Fred Savage, the former child star of the television comedy “The Wonder Years,” has been fired as an executive producer and director of a reboot of the show after allegations of “inappropriate conduct,” the studio behind the new series said in a statement on Saturday.

“Recently, we were made aware of allegations of inappropriate conduct by Fred Savage, and as is policy, an investigation was launched,” the statement from 20th Television said. “Upon its completion, the decision was made to terminate his employment as an executive producer and director of ‘The Wonder Years.’”

The studio did not provide additional details or immediately respond to follow-up questions on Saturday. Representatives for Mr. Savage did not immediately respond to emails seeking comment. Deadline reported the news of his firing on Friday.

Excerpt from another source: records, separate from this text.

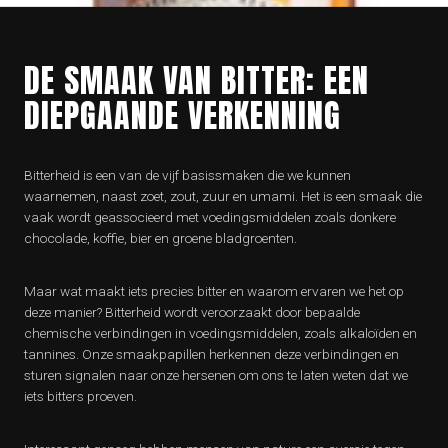
DE SMAAK VAN BITTER: EEN
DIEPGAANDE VERKENNING
Bitterheid is een van de vijf basissmaken die we kunnen
waarnemen, naast zoet, zout, zuur en umami. Het is een smaak die
vaak wordt geassocieerd met voedingsmiddelen zoals donkere
chocolade, koffie, bier en groene bladgroenten.
Maar wat maakt iets precies bitter en waarom ervaren we het op
deze manier? Bitterheid wordt veroorzaakt door bepaalde
chemische verbindingen in voedingsmiddelen, zoals alkaloïden en
tannines. Onze smaakpapillen herkennen deze verbindingen en
sturen signalen naar onze hersenen om ons te laten weten dat we
iets bitters proeven.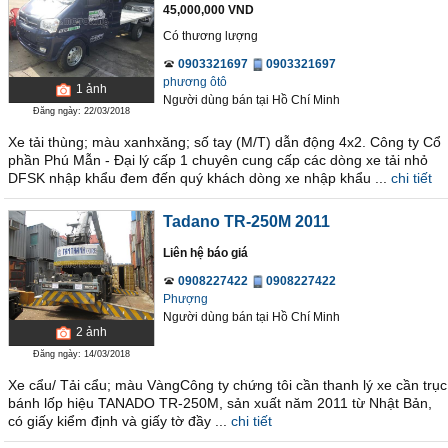
45,000,000 VND
Có thương lượng
0903321697
0903321697
phương ôtô
1
ảnh
Người dùng bán
tại
Hồ Chí Minh
Đăng ngày: 22/03/2018
Xe tải thùng; màu xanhxăng; số tay (M/T) dẫn động 4x2. Công ty Cổ
phần Phú Mẫn - Đại lý cấp 1 chuyên cung cấp các dòng xe tải nhỏ
DFSK nhập khẩu đem đến quý khách dòng xe nhập khẩu ...
chi tiết
Tadano TR-250M 2011
Liên hệ báo giá
0908227422
0908227422
Phượng
Người dùng bán
tại
Hồ Chí Minh
2
ảnh
Đăng ngày: 14/03/2018
Xe cẩu/ Tải cẩu; màu VàngCông ty chứng tôi cần thanh lý xe cần trục
bánh lốp hiệu TANADO TR-250M, sản xuất năm 2011 từ Nhật Bản,
có giấy kiểm định và giấy tờ đầy ...
chi tiết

Mr. Savage, 45, was a child when the original “The Wonder Years” premiered in 1988 on ABC, kick-starting his career with his portrayal of the suburban, sunny middle schooler Kevin Arnold. The television comedy — a nostalgic look back at 1968 from the vantage of 1988 — was acclaimed at the time and brought Mr. Savage two Emmy Award nominations. The show aired until 1993.

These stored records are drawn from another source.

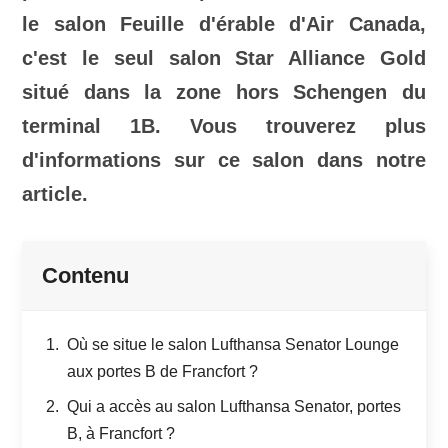
le salon Feuille d'érable d'Air Canada,
c'est le seul salon Star Alliance Gold
situé dans la zone hors Schengen du
terminal 1B. Vous trouverez plus
d'informations sur ce salon dans notre
article.
Contenu
Où se situe le salon Lufthansa Senator Lounge
aux portes B de Francfort ?
Qui a accès au salon Lufthansa Senator, portes
B, à Francfort ?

A new version of the show premiered in 2021 on ABC, this time focusing on a Black family in Montgomery, Ala., in the 1960s, with Don Cheadle serving as the narrator.

Mr. Savage told The Hollywood Reporter in January that he had reservations about rebooting the show. But when the idea of centering it on a Black family was presented to him, he was on board.

“I had to kind of get over myself a bit and realize that we were telling a new story,” he said.

Mr. Savage has faced accusations of misconduct in the past.

In 2018, Alley Mills, who played Mr. Savage’s television mother, Norma, in “The Wonder Years,” said in an interview with Yahoo that a costume designer for the show filed a sexual harassment suit in 1993 against Mr. Savage, then 16, and Jason Hervey, then 20 and an actor on the show who played the older brother, Wayne, claiming the actors had verbally and physically harassed her.

“It was so not true,” Ms. Mills said at the time, adding that the lawsuit had been a major factor in the show’s cancellation that year. “It was my dresser, and I don’t care if she’s listening — I probably shouldn’t be telling this, but I don’t care.”

Representatives for Mr. Savage and Mr. Hervey had denied those claims, the The Los Angeles Times reported.

That same year, Mr. Savage was also accused of creating a hostile work environment and being verbally abusive in a lawsuit filed by a costume designer on his Fox television series, “The Grinder.” Mr. Savage denied the allegations, and the suit was later dismissed, according to The Hollywood Reporter.